» Prompt:
Transcribe exactly everything in the data below from the line containing "by Michela Podestà, Luigi" down to the line containing "The examination of", both lines included and nothing further.

» Entries supplied:

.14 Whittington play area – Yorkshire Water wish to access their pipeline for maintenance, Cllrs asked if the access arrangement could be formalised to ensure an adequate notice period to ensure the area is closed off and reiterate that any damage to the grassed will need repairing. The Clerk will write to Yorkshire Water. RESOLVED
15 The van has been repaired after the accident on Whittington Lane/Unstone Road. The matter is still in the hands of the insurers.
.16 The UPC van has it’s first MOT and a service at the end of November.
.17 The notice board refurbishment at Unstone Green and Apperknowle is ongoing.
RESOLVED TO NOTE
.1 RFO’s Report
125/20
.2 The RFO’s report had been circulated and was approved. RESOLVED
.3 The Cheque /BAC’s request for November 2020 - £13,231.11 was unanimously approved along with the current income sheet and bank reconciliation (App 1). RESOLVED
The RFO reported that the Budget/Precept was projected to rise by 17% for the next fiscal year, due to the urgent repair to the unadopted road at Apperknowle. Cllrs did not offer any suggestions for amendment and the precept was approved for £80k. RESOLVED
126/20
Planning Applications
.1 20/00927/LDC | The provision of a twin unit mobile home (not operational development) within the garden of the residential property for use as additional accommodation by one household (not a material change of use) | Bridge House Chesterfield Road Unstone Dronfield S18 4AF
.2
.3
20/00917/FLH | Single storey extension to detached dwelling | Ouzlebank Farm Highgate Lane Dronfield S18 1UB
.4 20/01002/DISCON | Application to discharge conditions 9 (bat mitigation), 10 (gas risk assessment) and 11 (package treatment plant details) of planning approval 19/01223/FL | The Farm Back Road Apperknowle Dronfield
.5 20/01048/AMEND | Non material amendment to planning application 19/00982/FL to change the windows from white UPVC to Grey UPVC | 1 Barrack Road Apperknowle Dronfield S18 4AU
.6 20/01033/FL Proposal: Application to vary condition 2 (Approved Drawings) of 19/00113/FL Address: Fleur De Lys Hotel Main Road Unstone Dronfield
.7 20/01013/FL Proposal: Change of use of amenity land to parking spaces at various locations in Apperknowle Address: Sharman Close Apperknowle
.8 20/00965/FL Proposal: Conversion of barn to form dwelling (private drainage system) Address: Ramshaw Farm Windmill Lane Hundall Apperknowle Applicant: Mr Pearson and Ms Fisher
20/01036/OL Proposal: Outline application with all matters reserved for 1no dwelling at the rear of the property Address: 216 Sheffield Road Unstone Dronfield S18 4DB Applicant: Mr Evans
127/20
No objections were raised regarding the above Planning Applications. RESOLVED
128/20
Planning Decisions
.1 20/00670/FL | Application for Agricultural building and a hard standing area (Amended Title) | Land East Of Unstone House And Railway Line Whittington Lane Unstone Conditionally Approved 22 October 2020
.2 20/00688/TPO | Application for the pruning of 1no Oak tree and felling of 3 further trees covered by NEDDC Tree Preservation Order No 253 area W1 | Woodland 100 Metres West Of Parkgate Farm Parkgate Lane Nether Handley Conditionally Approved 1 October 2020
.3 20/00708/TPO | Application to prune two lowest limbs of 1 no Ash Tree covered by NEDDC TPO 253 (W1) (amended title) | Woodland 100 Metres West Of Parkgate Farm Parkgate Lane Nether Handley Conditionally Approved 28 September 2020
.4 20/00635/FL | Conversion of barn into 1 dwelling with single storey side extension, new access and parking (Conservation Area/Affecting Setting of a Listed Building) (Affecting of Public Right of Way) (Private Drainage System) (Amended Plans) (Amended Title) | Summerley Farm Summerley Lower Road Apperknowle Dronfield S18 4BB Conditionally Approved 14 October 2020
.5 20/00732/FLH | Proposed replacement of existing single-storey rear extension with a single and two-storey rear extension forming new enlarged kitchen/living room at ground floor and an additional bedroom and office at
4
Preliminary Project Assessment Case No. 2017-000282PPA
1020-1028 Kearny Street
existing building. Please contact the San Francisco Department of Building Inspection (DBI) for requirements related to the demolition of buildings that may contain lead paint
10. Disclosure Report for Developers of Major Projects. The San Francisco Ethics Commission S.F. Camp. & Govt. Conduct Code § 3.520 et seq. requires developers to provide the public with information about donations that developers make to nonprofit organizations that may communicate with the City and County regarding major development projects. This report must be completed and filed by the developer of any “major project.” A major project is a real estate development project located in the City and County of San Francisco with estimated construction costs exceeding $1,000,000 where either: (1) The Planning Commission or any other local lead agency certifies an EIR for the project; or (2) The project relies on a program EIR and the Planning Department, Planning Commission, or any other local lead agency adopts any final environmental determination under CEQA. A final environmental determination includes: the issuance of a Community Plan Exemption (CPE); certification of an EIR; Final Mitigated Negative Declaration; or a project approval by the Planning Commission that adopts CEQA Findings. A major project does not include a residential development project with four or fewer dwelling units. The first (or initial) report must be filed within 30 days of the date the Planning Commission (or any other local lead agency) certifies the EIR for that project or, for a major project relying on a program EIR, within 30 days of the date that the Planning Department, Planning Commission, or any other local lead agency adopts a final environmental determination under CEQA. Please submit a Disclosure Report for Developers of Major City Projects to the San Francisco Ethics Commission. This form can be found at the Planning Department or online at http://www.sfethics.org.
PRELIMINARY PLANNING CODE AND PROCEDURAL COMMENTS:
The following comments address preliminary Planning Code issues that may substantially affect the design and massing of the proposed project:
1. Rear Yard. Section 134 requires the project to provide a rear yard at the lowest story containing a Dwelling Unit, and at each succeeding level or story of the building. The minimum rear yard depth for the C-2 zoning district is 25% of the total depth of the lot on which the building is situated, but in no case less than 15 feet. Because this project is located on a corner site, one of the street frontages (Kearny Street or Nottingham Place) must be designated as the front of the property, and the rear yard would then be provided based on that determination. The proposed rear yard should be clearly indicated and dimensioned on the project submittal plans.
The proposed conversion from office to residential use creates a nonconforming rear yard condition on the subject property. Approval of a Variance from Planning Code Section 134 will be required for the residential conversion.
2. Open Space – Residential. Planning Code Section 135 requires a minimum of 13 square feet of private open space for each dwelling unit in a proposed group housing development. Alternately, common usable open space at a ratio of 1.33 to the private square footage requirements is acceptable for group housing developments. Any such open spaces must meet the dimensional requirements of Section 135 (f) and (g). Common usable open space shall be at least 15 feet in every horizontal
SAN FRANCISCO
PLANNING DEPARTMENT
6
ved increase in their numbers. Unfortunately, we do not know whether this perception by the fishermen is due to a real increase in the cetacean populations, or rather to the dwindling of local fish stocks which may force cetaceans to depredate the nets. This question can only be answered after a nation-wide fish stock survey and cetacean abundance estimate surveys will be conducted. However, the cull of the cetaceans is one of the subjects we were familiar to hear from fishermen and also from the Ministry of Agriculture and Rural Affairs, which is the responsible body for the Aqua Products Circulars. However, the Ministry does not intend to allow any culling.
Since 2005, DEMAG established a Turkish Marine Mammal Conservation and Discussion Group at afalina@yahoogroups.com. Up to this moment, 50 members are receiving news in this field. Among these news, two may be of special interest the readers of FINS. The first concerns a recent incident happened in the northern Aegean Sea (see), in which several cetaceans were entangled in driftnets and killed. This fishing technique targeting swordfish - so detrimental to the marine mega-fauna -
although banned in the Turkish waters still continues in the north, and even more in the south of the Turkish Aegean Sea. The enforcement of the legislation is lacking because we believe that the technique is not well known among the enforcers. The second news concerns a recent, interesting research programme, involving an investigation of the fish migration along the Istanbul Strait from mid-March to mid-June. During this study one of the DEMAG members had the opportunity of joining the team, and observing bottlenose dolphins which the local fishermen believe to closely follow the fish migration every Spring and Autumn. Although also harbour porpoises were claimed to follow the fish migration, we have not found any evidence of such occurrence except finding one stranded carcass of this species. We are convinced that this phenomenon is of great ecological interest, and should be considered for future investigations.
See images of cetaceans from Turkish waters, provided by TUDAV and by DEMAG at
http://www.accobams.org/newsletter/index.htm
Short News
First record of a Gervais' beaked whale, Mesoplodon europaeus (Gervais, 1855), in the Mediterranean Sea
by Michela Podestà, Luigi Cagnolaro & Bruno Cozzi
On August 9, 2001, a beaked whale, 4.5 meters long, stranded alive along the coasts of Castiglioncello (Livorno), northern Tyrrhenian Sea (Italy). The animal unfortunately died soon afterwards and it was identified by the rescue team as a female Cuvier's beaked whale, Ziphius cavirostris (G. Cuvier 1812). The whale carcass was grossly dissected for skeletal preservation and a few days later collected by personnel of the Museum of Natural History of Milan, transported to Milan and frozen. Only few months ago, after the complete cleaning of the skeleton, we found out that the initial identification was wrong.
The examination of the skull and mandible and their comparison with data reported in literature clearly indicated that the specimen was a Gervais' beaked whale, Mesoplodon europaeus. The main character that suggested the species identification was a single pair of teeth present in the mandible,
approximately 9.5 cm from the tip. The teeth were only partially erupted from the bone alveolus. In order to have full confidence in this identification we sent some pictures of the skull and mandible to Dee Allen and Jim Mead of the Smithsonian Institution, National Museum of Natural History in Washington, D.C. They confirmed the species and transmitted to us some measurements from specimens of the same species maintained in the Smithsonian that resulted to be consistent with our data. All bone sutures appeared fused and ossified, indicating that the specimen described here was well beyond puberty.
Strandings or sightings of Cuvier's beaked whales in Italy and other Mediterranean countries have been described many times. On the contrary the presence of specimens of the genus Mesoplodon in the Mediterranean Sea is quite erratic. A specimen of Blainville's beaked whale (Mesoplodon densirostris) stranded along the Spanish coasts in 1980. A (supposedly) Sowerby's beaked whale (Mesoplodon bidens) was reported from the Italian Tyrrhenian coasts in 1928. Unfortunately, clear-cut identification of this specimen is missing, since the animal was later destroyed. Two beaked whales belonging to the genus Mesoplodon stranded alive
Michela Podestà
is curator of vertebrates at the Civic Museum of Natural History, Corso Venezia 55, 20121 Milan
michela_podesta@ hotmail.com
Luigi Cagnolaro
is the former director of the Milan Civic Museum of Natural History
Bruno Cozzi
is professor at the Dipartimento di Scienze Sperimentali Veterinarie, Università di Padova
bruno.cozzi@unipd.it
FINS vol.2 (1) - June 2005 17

» Problem solution:
by Michela Podestà, Luigi Cagnolaro & Bruno Cozzi
On August 9, 2001, a beaked whale, 4.5 meters long, stranded alive along the coasts of Castiglioncello (Livorno), northern Tyrrhenian Sea (Italy). The animal unfortunately died soon afterwards and it was identified by the rescue team as a female Cuvier's beaked whale, Ziphius cavirostris (G. Cuvier 1812). The whale carcass was grossly dissected for skeletal preservation and a few days later collected by personnel of the Museum of Natural History of Milan, transported to Milan and frozen. Only few months ago, after the complete cleaning of the skeleton, we found out that the initial identification was wrong.
The examination of the skull and mandible and their comparison with data reported in literature clearly indicated that the specimen was a Gervais' beaked whale, Mesoplodon europaeus. The main character that suggested the species identification was a single pair of teeth present in the mandible,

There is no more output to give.